Stephen has a science degree with a major in physics, an arts degree with majors in English Literature and History and Philosophy of Science and a Graduate Diploma in Science Communication.

Freelance Writer

Wolves were converted to dogs twice, at opposite ends of Asia. kochanowski/Shutterstock

The domestication of canines was an important step in humanity's rise to world domination, but when did it happen? A genetic study of long dead dogs suggests there were two independent occasions when a human-wolf alliance resulted in the development of our closest companions.

A large team led by Dr. Laurent Frantz of the University of Oxford examined DNA from the remains of 59 dogs that died between 3,000 and 14,000 years ago. This included the complete genome of a faithful companion interred in the tomb at Newgrange, Ireland, remarkably preserved for 4,800 years. This was compared with a wealth of data from modern-day dogs, including 80 full genome sequences.


The team found a major genetic divergence between the genetics of the dogs buried in Europe with those from East Asia, differences sharper than the ones we see today.

The variation was large enough to challenge the idea that humans domesticated dogs once, with all subsequent companions descended from this event, albeit with some interbreeding with wild populations. Moreover, modern European canine genetics are more diverse than ancient specimens.

“Combined, these results suggest that dogs may have been domesticated independently in Eastern and Western Eurasia from distinct wolf populations,” Frantz and his co-authors write in Science. “East Eurasian dogs were then possibly transported to Europe with people, where they partially replaced European Paleolithic dogs.”

We were once wolves. Then we discovered sofas. B. Stefanov/Shutterstock


This east to west canine migration is thought to have occurred between 14,000 and 6,400 years ago, implying a substantial human migration at the time.

For whatever reason, the genetic inheritance of the eastern dogs has proven more successful. Modern dogs, even in Europe, have more genes from the eastern domestication than the one that occurred closer to home.

Greenland sled dogs and Siberian huskies are breeds the paper reports “probably possess mixed ancestry from both Western Eurasian and East Asian dog lineages.” On the other hand breeds such as the Tibetan mastiff appear to be purer representations of the original eastern domestication.

If two events occurred it explains, in part, why scientists haven't been able to get a clear finding of when and where domestication took place. Estimates have ranged from 30,000 years ago to as recently as 12,500 years.

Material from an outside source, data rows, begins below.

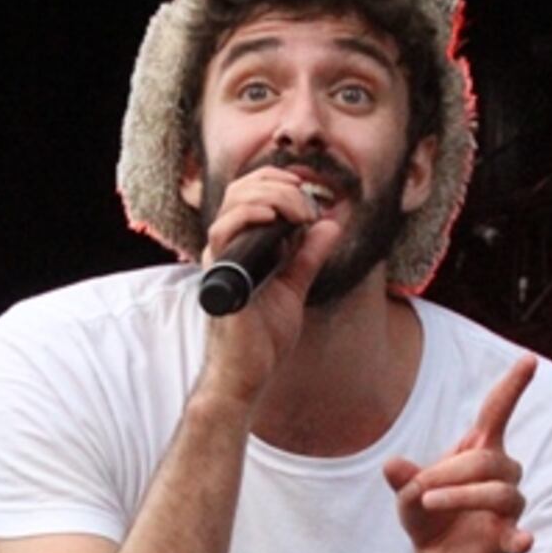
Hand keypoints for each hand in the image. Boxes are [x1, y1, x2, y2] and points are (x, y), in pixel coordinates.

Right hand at [198, 167, 342, 406]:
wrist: (248, 372)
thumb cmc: (263, 336)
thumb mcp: (295, 285)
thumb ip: (309, 255)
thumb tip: (331, 225)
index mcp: (242, 245)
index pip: (250, 193)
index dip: (278, 180)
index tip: (308, 188)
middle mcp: (227, 246)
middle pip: (241, 189)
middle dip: (278, 184)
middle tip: (308, 204)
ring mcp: (221, 258)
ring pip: (234, 202)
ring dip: (272, 196)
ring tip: (299, 212)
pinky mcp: (220, 274)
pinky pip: (223, 231)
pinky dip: (248, 216)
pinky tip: (272, 218)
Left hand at [384, 356, 536, 552]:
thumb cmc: (428, 516)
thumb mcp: (407, 494)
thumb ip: (403, 479)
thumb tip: (391, 465)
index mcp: (478, 451)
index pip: (498, 412)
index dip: (513, 386)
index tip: (530, 359)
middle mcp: (501, 473)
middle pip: (489, 460)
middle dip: (450, 472)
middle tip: (420, 489)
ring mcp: (507, 507)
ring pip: (501, 492)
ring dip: (460, 496)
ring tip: (428, 503)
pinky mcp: (507, 538)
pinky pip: (518, 534)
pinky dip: (521, 538)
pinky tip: (524, 542)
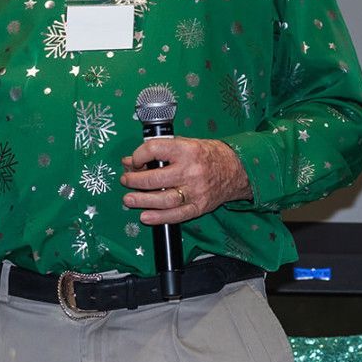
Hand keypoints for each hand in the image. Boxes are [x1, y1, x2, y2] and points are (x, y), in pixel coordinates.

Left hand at [119, 137, 250, 224]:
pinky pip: (177, 215)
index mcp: (186, 150)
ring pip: (163, 199)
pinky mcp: (199, 206)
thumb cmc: (207, 155)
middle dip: (135, 181)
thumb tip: (131, 161)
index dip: (138, 155)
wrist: (236, 170)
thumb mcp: (186, 143)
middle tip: (126, 181)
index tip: (133, 160)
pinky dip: (159, 218)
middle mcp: (191, 170)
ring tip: (128, 199)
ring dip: (142, 201)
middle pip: (155, 178)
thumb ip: (161, 151)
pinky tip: (145, 216)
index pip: (154, 150)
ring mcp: (195, 190)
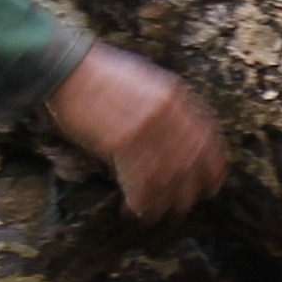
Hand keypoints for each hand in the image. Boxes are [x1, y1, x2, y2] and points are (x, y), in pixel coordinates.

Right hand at [48, 42, 230, 220]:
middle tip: (182, 207)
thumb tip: (175, 136)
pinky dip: (140, 200)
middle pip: (191, 161)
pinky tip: (134, 210)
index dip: (213, 166)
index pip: (207, 137)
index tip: (212, 184)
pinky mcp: (125, 141)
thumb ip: (165, 106)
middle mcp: (169, 111)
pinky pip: (142, 180)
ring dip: (162, 201)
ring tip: (155, 214)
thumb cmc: (100, 75)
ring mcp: (149, 126)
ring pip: (168, 176)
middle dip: (188, 190)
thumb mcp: (146, 82)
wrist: (69, 68)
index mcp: (176, 94)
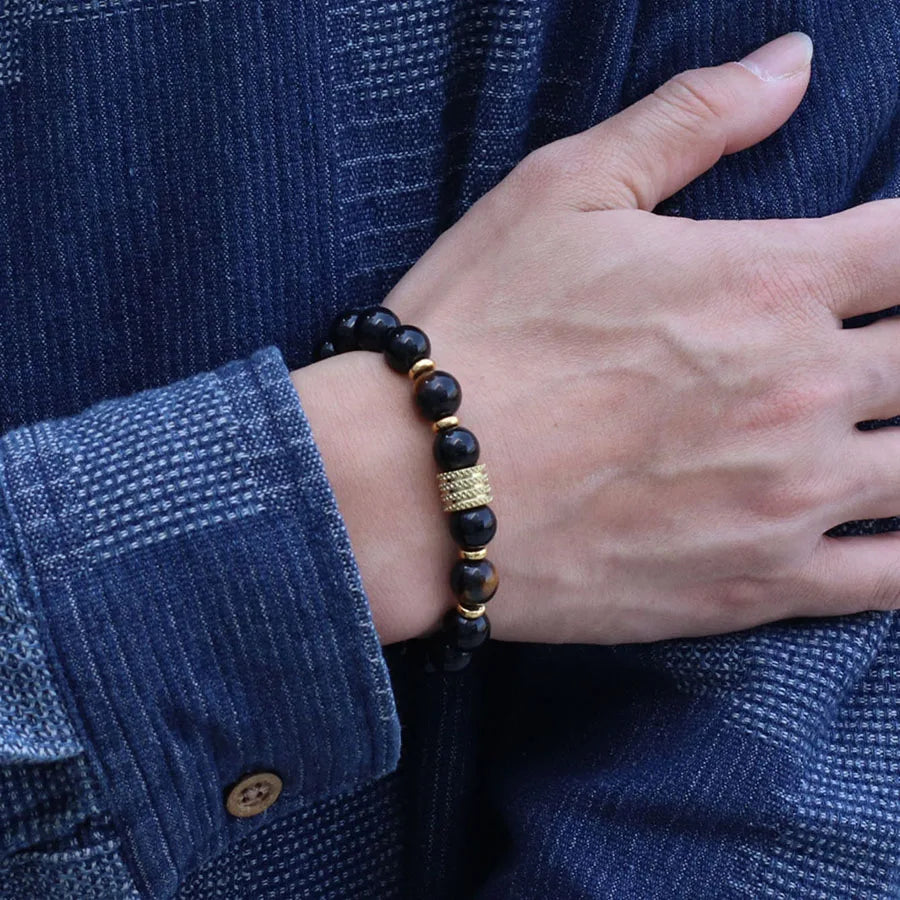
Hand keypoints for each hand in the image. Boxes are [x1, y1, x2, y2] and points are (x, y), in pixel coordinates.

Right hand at [298, 33, 899, 644]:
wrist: (413, 485)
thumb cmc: (478, 332)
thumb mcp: (561, 191)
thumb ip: (689, 121)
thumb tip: (792, 62)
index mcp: (766, 282)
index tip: (892, 263)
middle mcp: (801, 389)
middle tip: (879, 356)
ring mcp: (788, 500)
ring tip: (883, 436)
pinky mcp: (754, 585)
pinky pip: (887, 582)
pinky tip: (892, 536)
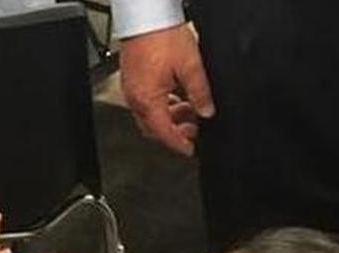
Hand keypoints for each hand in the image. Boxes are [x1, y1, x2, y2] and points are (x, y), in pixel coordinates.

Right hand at [120, 24, 212, 155]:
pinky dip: (161, 105)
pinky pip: (146, 102)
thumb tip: (206, 111)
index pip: (164, 133)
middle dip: (174, 132)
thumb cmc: (162, 36)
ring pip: (150, 116)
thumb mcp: (191, 66)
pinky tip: (176, 96)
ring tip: (188, 109)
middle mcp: (135, 98)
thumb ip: (201, 93)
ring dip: (169, 117)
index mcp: (147, 100)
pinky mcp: (132, 80)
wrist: (146, 16)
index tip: (190, 150)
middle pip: (154, 128)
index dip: (179, 144)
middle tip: (193, 129)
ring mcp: (132, 89)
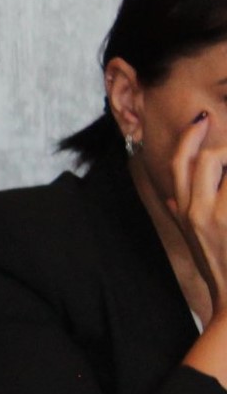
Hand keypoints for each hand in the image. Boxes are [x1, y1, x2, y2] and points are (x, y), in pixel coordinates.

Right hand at [168, 113, 226, 313]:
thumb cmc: (222, 273)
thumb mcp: (193, 243)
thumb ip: (181, 218)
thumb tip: (171, 201)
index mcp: (184, 213)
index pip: (178, 164)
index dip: (189, 137)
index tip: (202, 119)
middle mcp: (195, 211)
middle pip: (205, 157)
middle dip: (224, 146)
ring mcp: (215, 214)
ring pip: (222, 162)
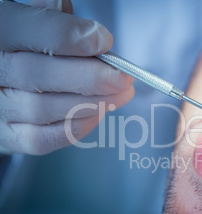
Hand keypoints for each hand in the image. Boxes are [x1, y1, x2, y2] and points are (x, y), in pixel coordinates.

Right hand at [0, 0, 133, 154]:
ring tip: (120, 94)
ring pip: (43, 109)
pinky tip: (99, 112)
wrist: (2, 78)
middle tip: (123, 78)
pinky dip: (77, 126)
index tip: (104, 41)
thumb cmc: (24, 47)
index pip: (31, 31)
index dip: (73, 38)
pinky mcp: (7, 136)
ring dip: (92, 103)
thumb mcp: (33, 20)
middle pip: (39, 76)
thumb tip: (90, 33)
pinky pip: (42, 139)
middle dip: (91, 78)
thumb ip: (55, 18)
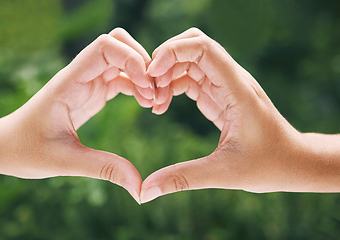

Archaeologists have found some support for the idea of multiple domestication incidents, but until now this has appeared to conflict with genetic studies. However, even these have disagreed on where the event occurred.

“Animal domestication is a rare thing and a lot of evidence is required to overturn the assumption that it happened just once in any species. Our ancient DNA evidence, combined with the archaeological record of early dogs, suggests that we need to reconsider the number of times dogs were domesticated independently,” said senior author Professor Greger Larson in a statement.

In the course of the research Frantz also discovered that artificial selection for particular traits is not a new thing – the Newgrange hound had been subject to a similar level of inbreeding to modern dogs.